Despite Chatham's history of working with hundreds of musicians for a single project, the complex and curious Pythagorean Dream is all about Chatham and his guitar.
Rhys Chatham
Pythagorean Dream

Composer Rhys Chatham is used to working with a lot of players. Consider just some of his most recent work. A Crimson Grail is a composition for 400 guitars. Guitar Trio Is My Life may seem small and spare in its title, but features live performances with players from several bands from Swans to Sonic Youth to even Modern Lovers and more. It’s too simple to define Chatham’s aesthetic by the number of instruments and players he employs to create sound, but for many this kind of collaboration en masse is at least a starting point into his work.

But Chatham is, on his own, an arresting and fascinating musician. His first album in three years, Pythagorean Dream, reminds us of this fact. Gone are the hordes of guitarists. In their place? Just Chatham. There’s some trumpet and flute (Chatham’s main instrument in youth), but mostly this complex and curious record is all about Chatham and his guitar. Pythagorean Dream is divided into two parts and moves along steadily, hauntingly. Chatham uses delay effects to multiple his playing, but these songs expand without ever becoming maximalist. They get big but never lose intimacy.

“Part One” is the more tense of the two pieces. Faint trumpets kick the side off, establishing an unsettled airy atmosphere that Chatham’s guitar slices through. He uses the track to explore different approaches to guitar. First, he finger-picks, letting the notes roll and ripple out into space. There’s a hint of the American Primitive, something dusty at the edges of these notes. But the overall effect is more dissonant and jarring, something closer to John Fahey’s later work with Jim O’Rourke than his Blind Joe Death days. After Chatham whips up odd, tangled phrasings that seem both barbed and warm he shifts to eBow, which inverts the notes. The buzzing edges of those notes rise and groan and gleam their way to the forefront. In this section, maybe the most fascinating on the record, Chatham tests the shape of sound, making the kind of drones that you might call feedback if you didn’t sometimes, in the subtle shift in key, see the shape Chatham was keeping. It leads perfectly into a flat-picked final section, one final whip-up tying together the bittersweet stillness of the eBow with the more aggressive echoes of the finger-picked section. The side ends not resolved, but rather at full, complex frenzy.

“Part Two” is a more ruminant turn. Distant tones return and bring us into the track, while Chatham plays C, alto, and bass flutes to contrast with the heady guitar tones of “Side One”. In his hands, the flute sounds almost percussive with each note, not light or airy at all. And yet, it still feels calm. Phrasings bloom and then coil inward, glow and then fade. The taut lines of sound recall the approach to “Part One”, but the effect is the equivalent of a deep breath to the frenetic gasping “Part One” worked itself into. Even when the guitar returns, thorny as ever, late in “Part Two”, it feels more gauzy at the edges, more in line with the spacious effect of the flutes than with the nervy tones heard earlier on the record.

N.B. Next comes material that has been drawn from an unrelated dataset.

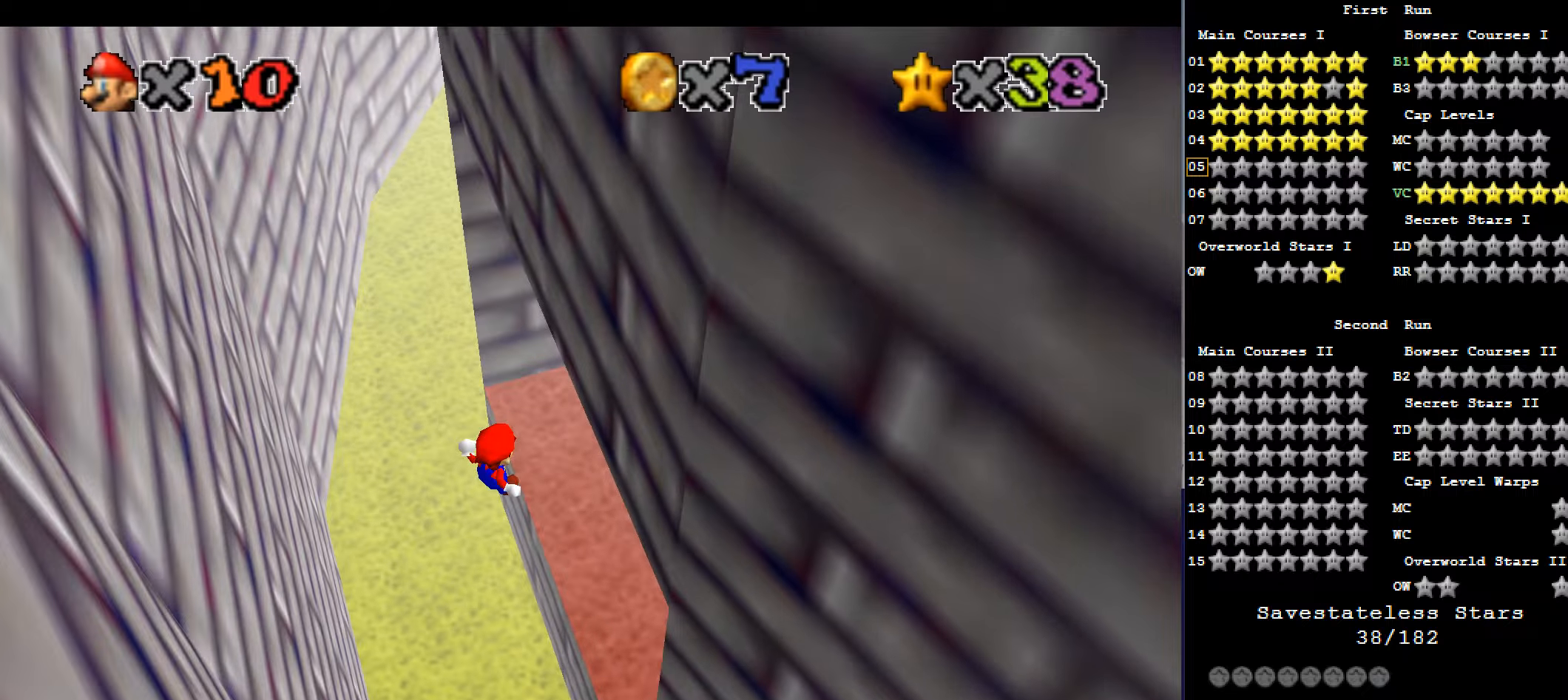
{"dt_ms": 500, "keys": ["right"], "events": [[267, "up", "up"]]}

The music is, on its own, fascinating. What adds a level of emotion to Pythagorean Dream, however, may be the timing of its release. The minimalist record comes just after the passing of minimalist legend Tony Conrad, and one can’t help but think of his classic Outside of the Dream Syndicate when hearing Chatham’s new record. That’s not to say Chatham sounds like Conrad here, but the structure feels complementary. One side-long exercise in tension and anxiety, one in more contemplative and sustained sounds. Even unintentionally, the album pays a great tribute to Tony Conrad while still sounding new and fresh.

The CD version of the album includes a bonus track, “Whitechapel Brass Variations”, which is an interesting live performance, but chiefly serves to show where the trumpet parts on Pythagorean Dream came from. It’s nice peek into the construction of the record, but a bonus in the truest sense of the word. It is interesting yet inessential. Pythagorean Dream, in its two-part construction, stands alone as a great composition and performance by Rhys Chatham, a reminder of his ability as a player in his own right and not only a composer or fisher of guitarists.